From 5769623b6f5e3ea9c4946f198781723807d6bd83 Mon Sep 17 00:00:00 2001
From: Pascal Massimino <pascal.massimino@gmail.com>
Date: Sat, 10 Jan 2015 15:24:08 -0800
Subject: [PATCH] fix handling of zero-sized partition #0 corner case

reported in https://code.google.com/p/webp/issues/detail?id=237

An empty partition #0 should be indicative of a bitstream error.
The previous code was correct, only an assert was triggered in debug mode.
But we might as well handle the case properly right away...

(cherry picked from commit 205c7f26afe24d3ae6cf215dae8bcc18b491b334)

Change-Id: I4dc31a46191fa9e65659c9a5bf5de9605e93f2f5
---
 src/dec/idec.c | 29 +++++++++++++++++------------
 1 file changed, 17 insertions(+), 12 deletions(-)

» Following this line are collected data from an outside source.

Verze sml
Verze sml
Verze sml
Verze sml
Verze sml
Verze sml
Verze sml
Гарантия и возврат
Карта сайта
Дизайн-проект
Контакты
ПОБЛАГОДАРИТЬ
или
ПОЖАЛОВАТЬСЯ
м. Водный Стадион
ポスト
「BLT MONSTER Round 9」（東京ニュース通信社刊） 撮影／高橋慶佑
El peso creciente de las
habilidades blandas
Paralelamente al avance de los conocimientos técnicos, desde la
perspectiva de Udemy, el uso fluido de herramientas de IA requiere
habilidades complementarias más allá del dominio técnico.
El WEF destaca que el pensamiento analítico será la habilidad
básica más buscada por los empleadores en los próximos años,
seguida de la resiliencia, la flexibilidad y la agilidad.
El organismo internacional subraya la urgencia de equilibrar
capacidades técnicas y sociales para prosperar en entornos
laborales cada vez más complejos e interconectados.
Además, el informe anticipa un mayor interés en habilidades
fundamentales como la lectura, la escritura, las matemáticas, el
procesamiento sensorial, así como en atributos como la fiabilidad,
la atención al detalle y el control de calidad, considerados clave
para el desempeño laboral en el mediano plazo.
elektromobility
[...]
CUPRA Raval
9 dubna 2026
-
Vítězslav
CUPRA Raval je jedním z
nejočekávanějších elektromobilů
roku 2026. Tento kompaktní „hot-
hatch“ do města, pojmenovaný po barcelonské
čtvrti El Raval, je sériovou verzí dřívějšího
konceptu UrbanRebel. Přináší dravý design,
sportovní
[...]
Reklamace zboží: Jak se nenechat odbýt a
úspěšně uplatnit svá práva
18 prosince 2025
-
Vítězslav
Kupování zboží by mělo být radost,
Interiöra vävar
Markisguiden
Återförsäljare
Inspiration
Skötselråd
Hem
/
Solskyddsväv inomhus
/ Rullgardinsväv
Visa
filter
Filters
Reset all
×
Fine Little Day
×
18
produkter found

diff --git a/src/dec/idec.c b/src/dec/idec.c
index 5d8bb0c2..e003851e 100644
--- a/src/dec/idec.c
+++ b/src/dec/idec.c
@@ -357,30 +357,33 @@ static VP8StatusCode DecodeVP8FrameHeader(WebPIDecoder* const idec) {
 }
 
 // Partition #0
-static int CopyParts0Data(WebPIDecoder* const idec) {
+static VP8StatusCode CopyParts0Data(WebPIDecoder* const idec) {
   VP8Decoder* const dec = (VP8Decoder*)idec->dec_;
   VP8BitReader* const br = &dec->br_;
-  const size_t psize = br->buf_end_ - br->buf_;
+  const size_t part_size = br->buf_end_ - br->buf_;
   MemBuffer* const mem = &idec->mem_;
   assert(!idec->is_lossless_);
   assert(mem->part0_buf_ == NULL);
-  assert(psize > 0);
-  assert(psize <= mem->part0_size_);  // Format limit: no need for runtime check
+  // the following is a format limitation, no need for runtime check:
+  assert(part_size <= mem->part0_size_);
+  if (part_size == 0) {   // can't have zero-size partition #0
+    return VP8_STATUS_BITSTREAM_ERROR;
+  }
   if (mem->mode_ == MEM_MODE_APPEND) {
     // We copy and grab ownership of the partition #0 data.
-    uint8_t* const part0_buf = (uint8_t*)WebPSafeMalloc(1ULL, psize);
+    uint8_t* const part0_buf = (uint8_t*)WebPSafeMalloc(1ULL, part_size);
     if (part0_buf == NULL) {
-      return 0;
+      return VP8_STATUS_OUT_OF_MEMORY;
     }
-    memcpy(part0_buf, br->buf_, psize);
+    memcpy(part0_buf, br->buf_, part_size);
     mem->part0_buf_ = part0_buf;
     br->buf_ = part0_buf;
-    br->buf_end_ = part0_buf + psize;
+    br->buf_end_ = part0_buf + part_size;
   } else {
     // Else: just keep pointers to the partition #0's data in dec_->br_.
   }
-  mem->start_ += psize;
-  return 1;
+  mem->start_ += part_size;
+  return VP8_STATUS_OK;
 }
 
 static VP8StatusCode DecodePartition0(WebPIDecoder* const idec) {
@@ -414,8 +417,10 @@ static VP8StatusCode DecodePartition0(WebPIDecoder* const idec) {
   dec->mt_method_ = VP8GetThreadMethod(params->options, NULL,
                                        io->width, io->height);
   VP8InitDithering(params->options, dec);
-  if (!CopyParts0Data(idec)) {
-    return IDecError(idec, VP8_STATUS_OUT_OF_MEMORY);
+
+  dec->status_ = CopyParts0Data(idec);
+  if (dec->status_ != VP8_STATUS_OK) {
+    return IDecError(idec, dec->status_);
   }
 
   // Finish setting up the decoding parameters. Will call io->setup().